20 October 2020

TEMPORALI in vista per alcune zone del nord

Partiamo con il quadro previsto per la giornata di domenica 16 agosto, già iniziata – come era nelle previsioni – con alcuni forti temporali tra alto Piemonte e alta Lombardia. La circolazione generale sulle nostre regioni settentrionali infatti inizia a risentire della presenza di un’area di bassa pressione posizionata sulla Francia, che invia in quota correnti sud-occidentali diffluenti.

Cosa significa? Questa diffluenza comporta in sostanza un vuoto d’aria alle quote superiori. Per colmare questo vuoto si mettono così in moto correnti ascendenti che dai bassi strati portano l’aria calda e umida a sollevarsi e quindi a condensare rapidamente determinando lo sviluppo di intensi annuvolamenti a sviluppo verticale. Questi annuvolamenti vengono poi incentivati dall’arco alpino e sono all’origine dei temporali in previsione per la giornata di domenica 16 agosto.

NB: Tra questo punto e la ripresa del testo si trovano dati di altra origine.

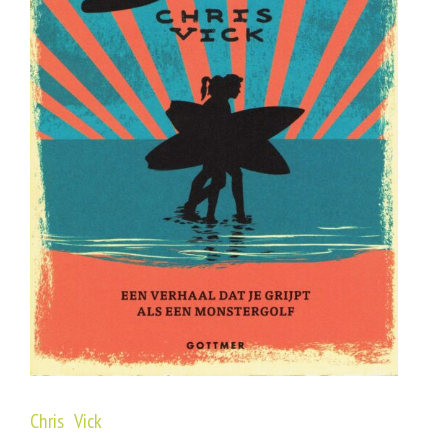
Chris Vick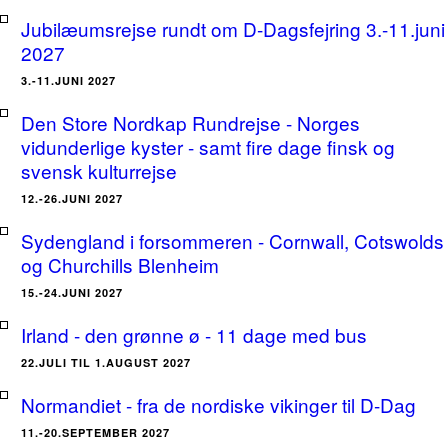
Jubilæumsrejse rundt om D-Dagsfejring 3.-11.juni
2027
3.-11.JUNI 2027
Den Store Nordkap Rundrejse - Norges
vidunderlige kyster - samt fire dage finsk og
svensk kulturrejse
12.-26.JUNI 2027
Sydengland i forsommeren - Cornwall, Cotswolds
og Churchills Blenheim
15.-24.JUNI 2027
Irland - den grønne ø - 11 dage med bus
22.JULI TIL 1.AUGUST 2027
Normandiet - fra de nordiske vikinger til D-Dag
11.-20.SEPTEMBER 2027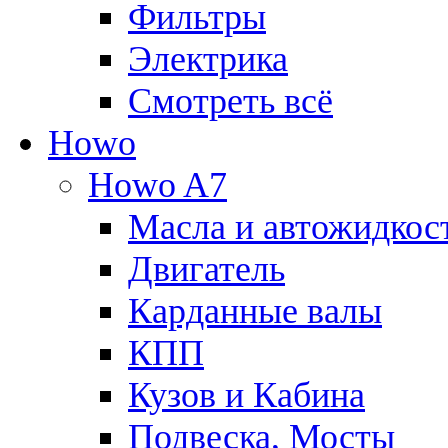
Фильтры
Электрика
Смотреть всё
Howo
Howo A7
Масла и автожидкос
Двигатель
Карданные валы
КПП
Кузов и Кабина
Подвеска, Мосты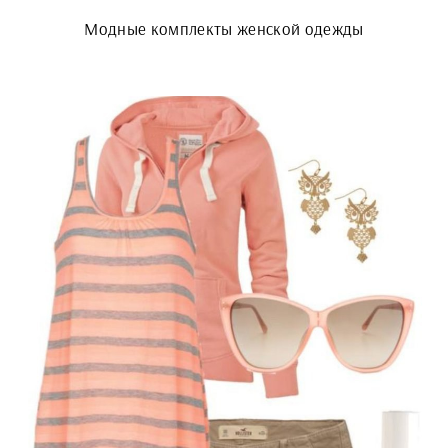
Модные комплекты женской одежды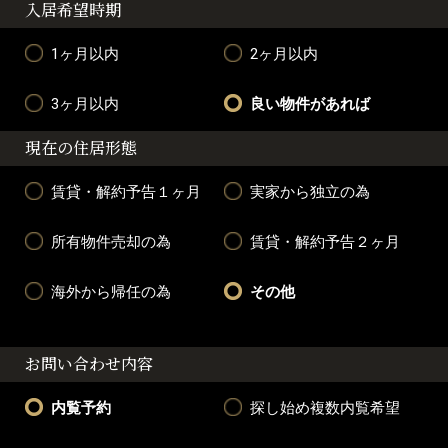
入居希望時期
1ヶ月以内
2ヶ月以内
3ヶ月以内
良い物件があれば
現在の住居形態
賃貸・解約予告１ヶ月
実家から独立の為
所有物件売却の為
賃貸・解約予告２ヶ月
海外から帰任の為
その他
お問い合わせ内容
内覧予約
探し始め複数内覧希望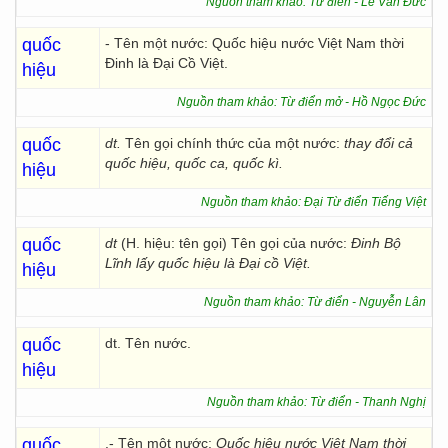
Nguồn tham khảo: Từ điển - Lê Văn Đức
quốc
- Tên một nước: Quốc hiệu nước Việt Nam thời
Đinh là Đại Cồ Việt.
hiệu
Nguồn tham khảo: Từ điển mở - Hồ Ngọc Đức
quốc
dt.
Tên gọi chính thức của một nước:
thay đổi cả
quốc hiệu, quốc ca, quốc kì.
hiệu
Nguồn tham khảo: Đại Từ điển Tiếng Việt
quốc
dt
(H. hiệu: tên gọi) Tên gọi của nước:
Đinh Bộ
Lĩnh lấy quốc hiệu là Đại cồ Việt.
hiệu
Nguồn tham khảo: Từ điển - Nguyễn Lân
quốc
dt. Tên nước.
hiệu
Nguồn tham khảo: Từ điển - Thanh Nghị
quốc
.- Tên một nước:
Quốc hiệu nước Việt
Nam thời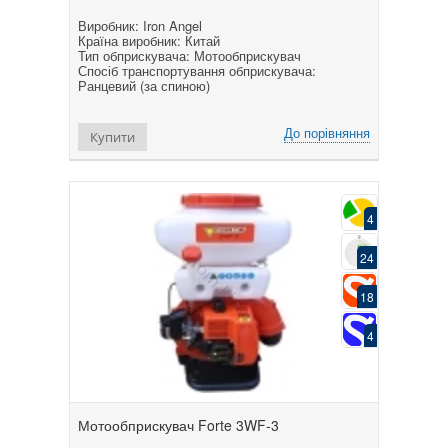
Виробник: Iron Angel
Країна виробник: Китай
Тип обприскувача: Мотообприскувач
Спосіб транспортування обприскувача:
Ранцевий (за спиною)
До порівняння
Купити
4
24
18
4
Мотообприскувач Forte 3WF-3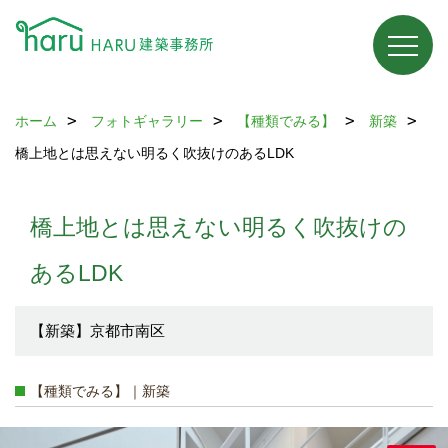
ホーム
フォトギャラリー
【種類でみる】
新築
橋上地とは思えない明るく吹抜けのあるLDK
橋上地とは思えない明るく吹抜けの
あるLDK
【新築】京都市南区
【種類でみる】｜新築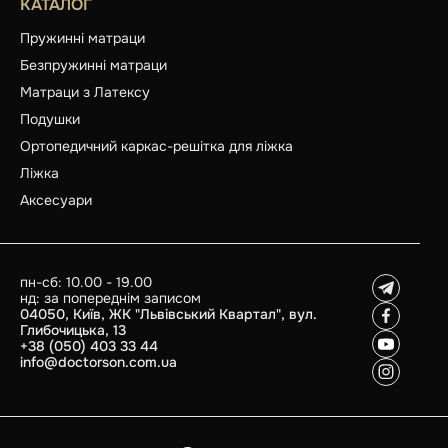
КАТАЛОГ
Пружинні матраци
Безпружинні матраци
Матраци з Латексу
Подушки
Ортопедичний каркас-решітка для ліжка
Ліжка
Аксесуари
пн-сб: 10.00 - 19.00
нд: за попереднім записом
04050, Київ, ЖК "Львівський Квартал", вул.
Глибочицька, 13
+38 (050) 403 33 44
info@doctorson.com.ua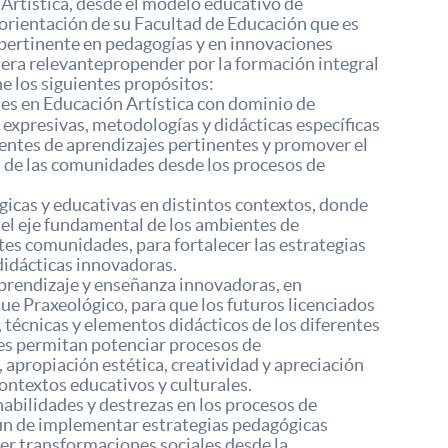
 Artística, desde el modelo educativo de
ientación de su Facultad de Educación que es
pertinente en pedagogías y en innovaciones
dera relevantepropender por la formación integral
ne los siguientes propósitos:
les en Educación Artística con dominio de
 expresivas, metodologías y didácticas específicas
entes de aprendizajes pertinentes y promover el
al de las comunidades desde los procesos de
icas y educativas en distintos contextos, donde
a el eje fundamental de los ambientes de
tes comunidades, para fortalecer las estrategias
didácticas innovadoras.
prendizaje y enseñanza innovadoras, en
ue Praxeológico, para que los futuros licenciados
técnicas y elementos didácticos de los diferentes
 les permitan potenciar procesos de
, apropiación estética, creatividad y apreciación
 contextos educativos y culturales.
habilidades y destrezas en los procesos de
 fin de implementar estrategias pedagógicas
r transformaciones sociales desde la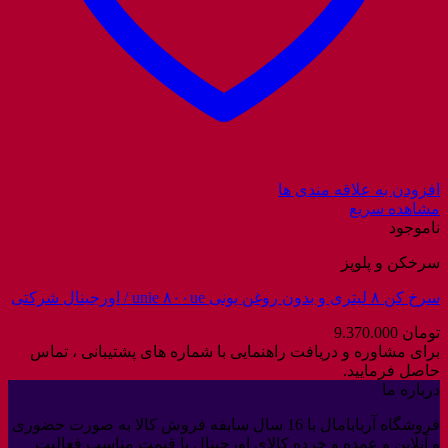
افزودن به علاقه مندی ها
مشاهده سریع
ناموجود
سرخکن و پلوپز
سرخ کن ۸ لیتری و بدون روغن یونی unie ۸۰۰ue / اورجینال شرکتی
تومان
9.370.000
برای مشاوره و دریافت راهنمایی با شماره های پشتیبانی ، تماس
حاصل فرمایید.
درباره ما
فروشگاه آربابامال با 16 سال سابقه فروش کالا به صورت حضوری
و آنلاین و عمده و خرده کالای اورجینال با قیمت مناسب فعالیت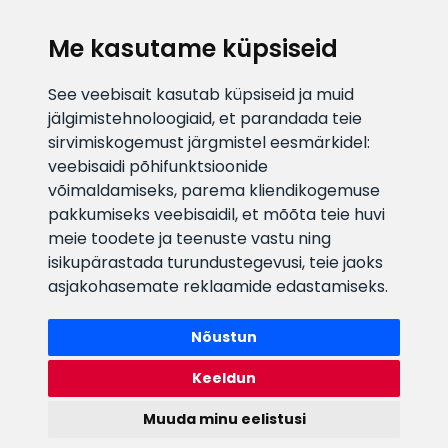
KLIENDITUGI
Me kasutame küpsiseid
E-posti aadress
Infotelefon
See veebisait kasutab küpsiseid ja muid
info@veefiltrid.ee
+372 58862212
jälgimistehnoloogiaid, et parandada teie
sirvimiskogemust järgmistel eesmärkidel:
Vaata tööaegu
veebisaidi põhifunktsioonide
Reti tee 11, Peetri, 75312 Harju
võimaldamiseks
,
parema kliendikogemuse
maakond, Estonia
pakkumiseks veebisaidil
,
et mõõta teie huvi
meie toodete ja teenuste vastu ning
isikupärastada turundustegevusi
,
teie jaoks
asjakohasemate reklaamide edastamiseks
.
Nõustun
Keeldun
Muuda minu eelistusi
Watex Shop © 2026. Kõik õigused kaitstud
webbuilding.lv
mājas lapu izstrāde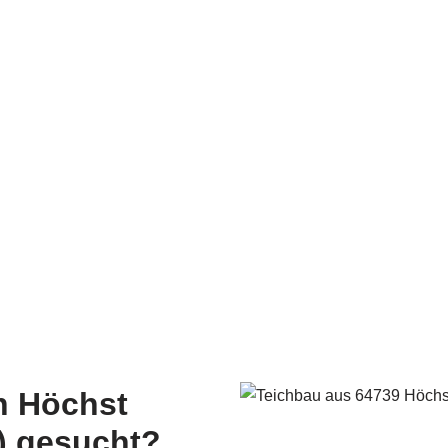
n Höchst
) gesucht?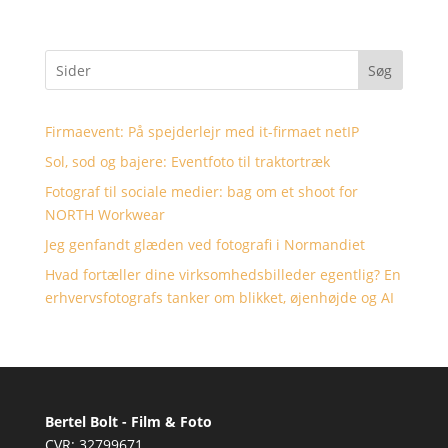
Søg
Firmaevent: På spejderlejr med it-firmaet netIP
Sol, sod og bajere: Eventfoto til traktortræk
Fotograf til sociale medier: bag om et shoot for
NORTH Workwear
Jeg genfandt glæden ved fotografi i Normandiet
Hvad fortæller dine virksomhedsbilleder egentlig? En
erhvervsfotografs tanker om blikket, øjenhøjde og AI
Bertel Bolt - Film & Foto
CVR: 32799671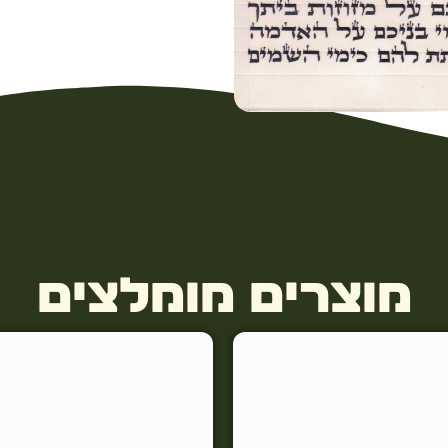
מוצרים מומלצים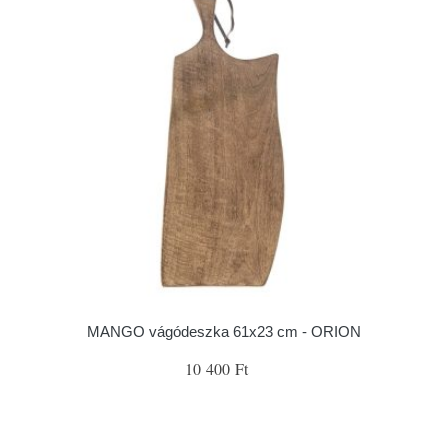
MANGO vágódeszka 61x23 cm - ORION
10 400 Ft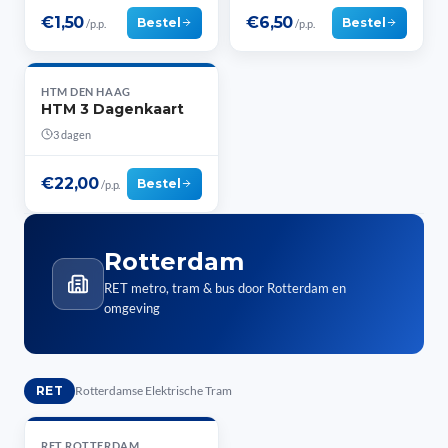
€1,50
€6,50
Bestel
Bestel
/p.p.
/p.p.
HTM DEN HAAG
HTM 3 Dagenkaart
3 dagen
€22,00
Bestel
/p.p.
Rotterdam
RET metro, tram & bus door Rotterdam en
omgeving
RET
Rotterdamse Elektrische Tram
RET ROTTERDAM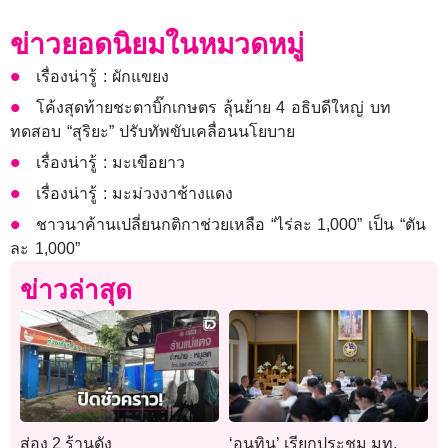
ข่าวยอดนิยมในหมวดหมู่
เรื่องน่ารู้ : ผักแขยง
โค้งสุดท้ายชะตาบิ๊กเกษตร ลุ้นย้าย 4 อธิบดีใหญ่ บท
ทดสอบ “สุริยะ” ปรับทัพขับเคลื่อนนโยบาย
เรื่องน่ารู้ : มะเขือยาว
เรื่องน่ารู้ : มะม่วงงาช้างแดง
ชาวนาค้านเปลี่ยนกติกาช่วยเหลือ “ไร่ละ 1,000” เป็น “ตัน
ละ 1,000”
ข่าวล่าสุด
ส่อง 2 ร้านดัง
‘อนุทิน’ เรียกประชุม มท.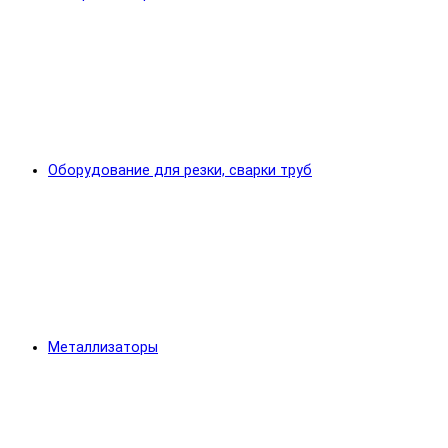
Оборудование для резки, сварки труб
Металлизаторы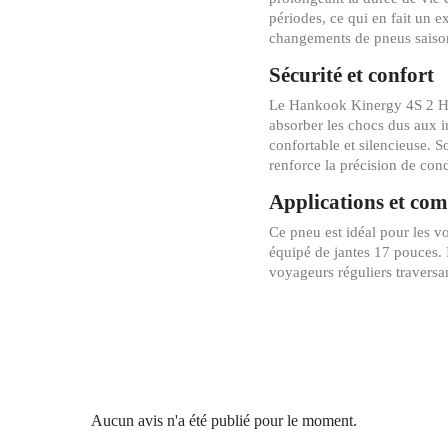
périodes, ce qui en fait un e
changements de pneus saiso
Sécurité et confort
Le Hankook Kinergy 4S 2 H75
absorber les chocs dus aux ir
confortable et silencieuse. S
renforce la précision de cond
Applications et com
Ce pneu est idéal pour les v
équipé de jantes 17 pouces.
voyageurs réguliers traversa
Aucun avis n'a été publié pour le moment.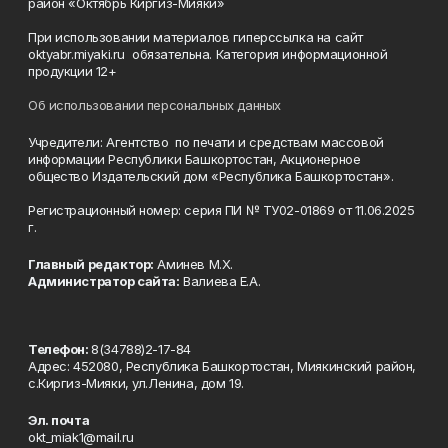
район «Октябрь Киргиз-Мияки»
При использовании материалов гиперссылка на сайт
oktyabr.miyaki.ru обязательна. Категория информационной
продукции 12+
Об использовании персональных данных
Учредители: Агентство по печати и средствам массовой
информации Республики Башкортостан, Акционерное
общество Издательский дом «Республика Башкортостан».
Регистрационный номер: серия ПИ № ТУ02-01869 от 11.06.2025
г.
Главный редактор:
Аминев М.Х.
Администратор сайта:
Валиева Е.А.
Телефон:
8(34788)2-17-84
Адрес: 452080, Республика Башкортостан, Миякинский район,
с.Киргиз-Мияки, ул.Ленина, дом 19.
Эл. почта
okt_miak1@mail.ru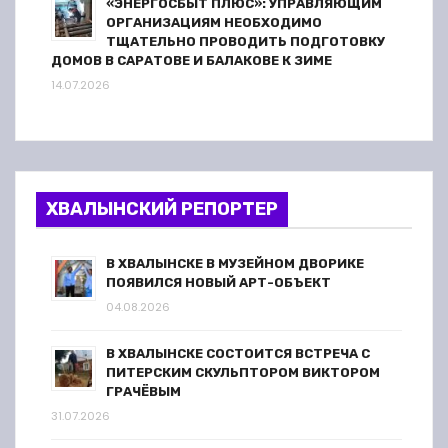
«ЭНЕРГОСБЫТ ПЛЮС»: УПРАВЛЯЮЩИМ
ОРГАНИЗАЦИЯМ НЕОБХОДИМО
ТЩАТЕЛЬНО ПРОВОДИТЬ ПОДГОТОВКУ
ДОМОВ В САРАТОВЕ И БАЛАКОВЕ К ЗИМЕ
14.07.2026
ХВАЛЫНСКИЙ РЕПОРТЕР
В ХВАЛЫНСКЕ В МУЗЕЙНОМ ДВОРИКЕ
ПОЯВИЛСЯ НОВЫЙ АРТ-ОБЪЕКТ
04.08.2026
В ХВАЛЫНСКЕ СОСТОИТСЯ ВСТРЕЧА С
ПИТЕРСКИМ СКУЛЬПТОРОМ ВИКТОРОМ
ГРАЧЁВЫМ
31.07.2026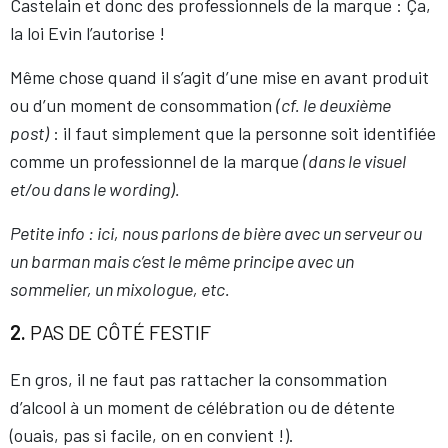
Castelain et donc des professionnels de la marque : Ça,
la loi Evin l’autorise !
Même chose quand il s’agit d’une mise en avant produit
ou d’un moment de consommation
(cf. le deuxième
post)
: il faut simplement que la personne soit identifiée
comme un professionnel de la marque
(dans le visuel
et/ou dans le wording).
Petite info : ici, nous parlons de bière avec un serveur ou
un barman mais c’est le même principe avec un
sommelier, un mixologue, etc.
2.
PAS DE CÔTÉ FESTIF
En gros, il ne faut pas rattacher la consommation
d’alcool à un moment de célébration ou de détente
(ouais, pas si facile, on en convient !).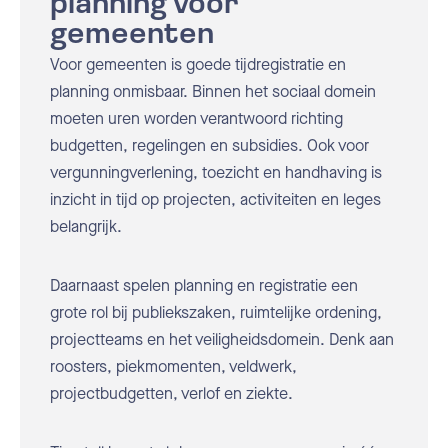
planning voor
gemeenten
Voor gemeenten is goede tijdregistratie en
planning onmisbaar. Binnen het sociaal domein
moeten uren worden verantwoord richting
budgetten, regelingen en subsidies. Ook voor
vergunningverlening, toezicht en handhaving is
inzicht in tijd op projecten, activiteiten en leges
belangrijk.
Daarnaast spelen planning en registratie een
grote rol bij publiekszaken, ruimtelijke ordening,
projectteams en het veiligheidsdomein. Denk aan
roosters, piekmomenten, veldwerk,
projectbudgetten, verlof en ziekte.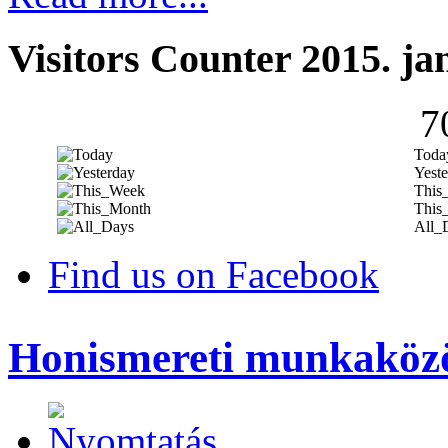
Visitors Counter 2015. ja
7
Toda
Yeste
This
This
All_
Find us on Facebook
Honismereti munkaköz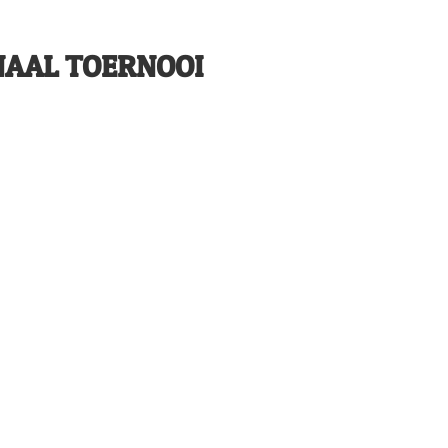
NAAL TOERNOOI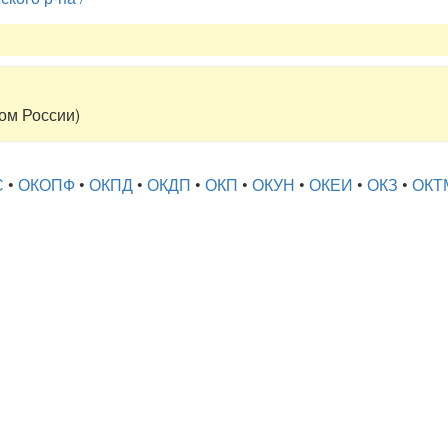
том России)
С
•
ОКОПФ
•
ОКПД
•
ОКДП
•
ОКП
•
ОКУН
•
ОКЕИ
•
ОКЗ
•
ОКТ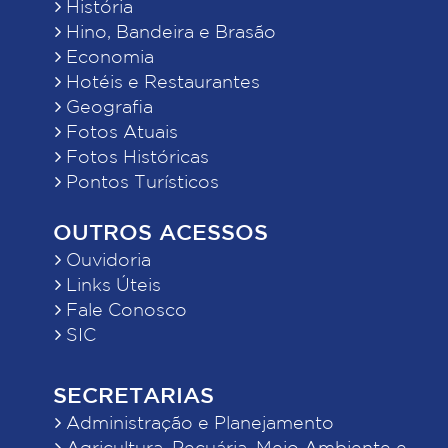
História
Hino, Bandeira e Brasão
Economia
Hotéis e Restaurantes
Geografia
Fotos Atuais
Fotos Históricas
Pontos Turísticos
OUTROS ACESSOS
Ouvidoria
Links Úteis
Fale Conosco
SIC
SECRETARIAS
Administração e Planejamento
Agricultura, Pecuária, Meio Ambiente e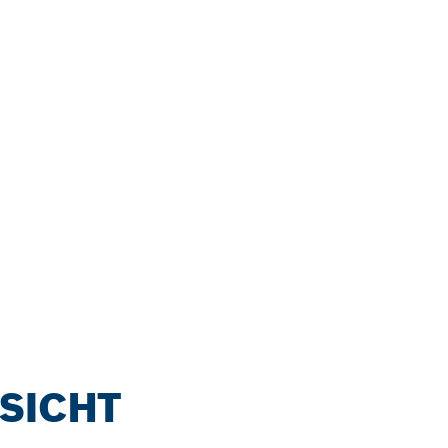
SICHT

Dopo i primo episodi mattutini descritti, tra pomeriggio e sera assisteremo ad una ulteriore formazione alternata e irregolare di celle temporalesche entro un’area di sviluppo che si estenderà all’intero arco alpino, alle Prealpi, ad alcune aree della pianura Padana, specialmente quelle poste a nord del fiume Po e all’entroterra ligure. Giova ricordare che si tratterà di temporali a carattere sparso e pertanto alcune zone potranno venire interessate e altre invece del tutto saltate.

Tra i fenomeni più rilevanti segnaliamo la possibilità di piogge localmente abbondanti e sotto forma di nubifragio, in modo particolare entro l’area cerchiata di rosso che comprende, per l’Italia, Piemonte, Valle d’Aosta e alta Lombardia. Non si esclude la possibilità anche di isolate grandinate, anche di medie dimensioni (2-3 centimetri), con particolare riferimento in questo caso alle aree pedemontane, oltre a improvvisi colpi di vento legati ad un altrettanto rapido seppur temporaneo calo delle temperature.

Infine qualche temporale di breve durata, pur se per motivi sinottici diversi, potrebbe manifestarsi nel pomeriggio anche lungo la dorsale appenninica e nelle aree montuose più interne della Sardegna.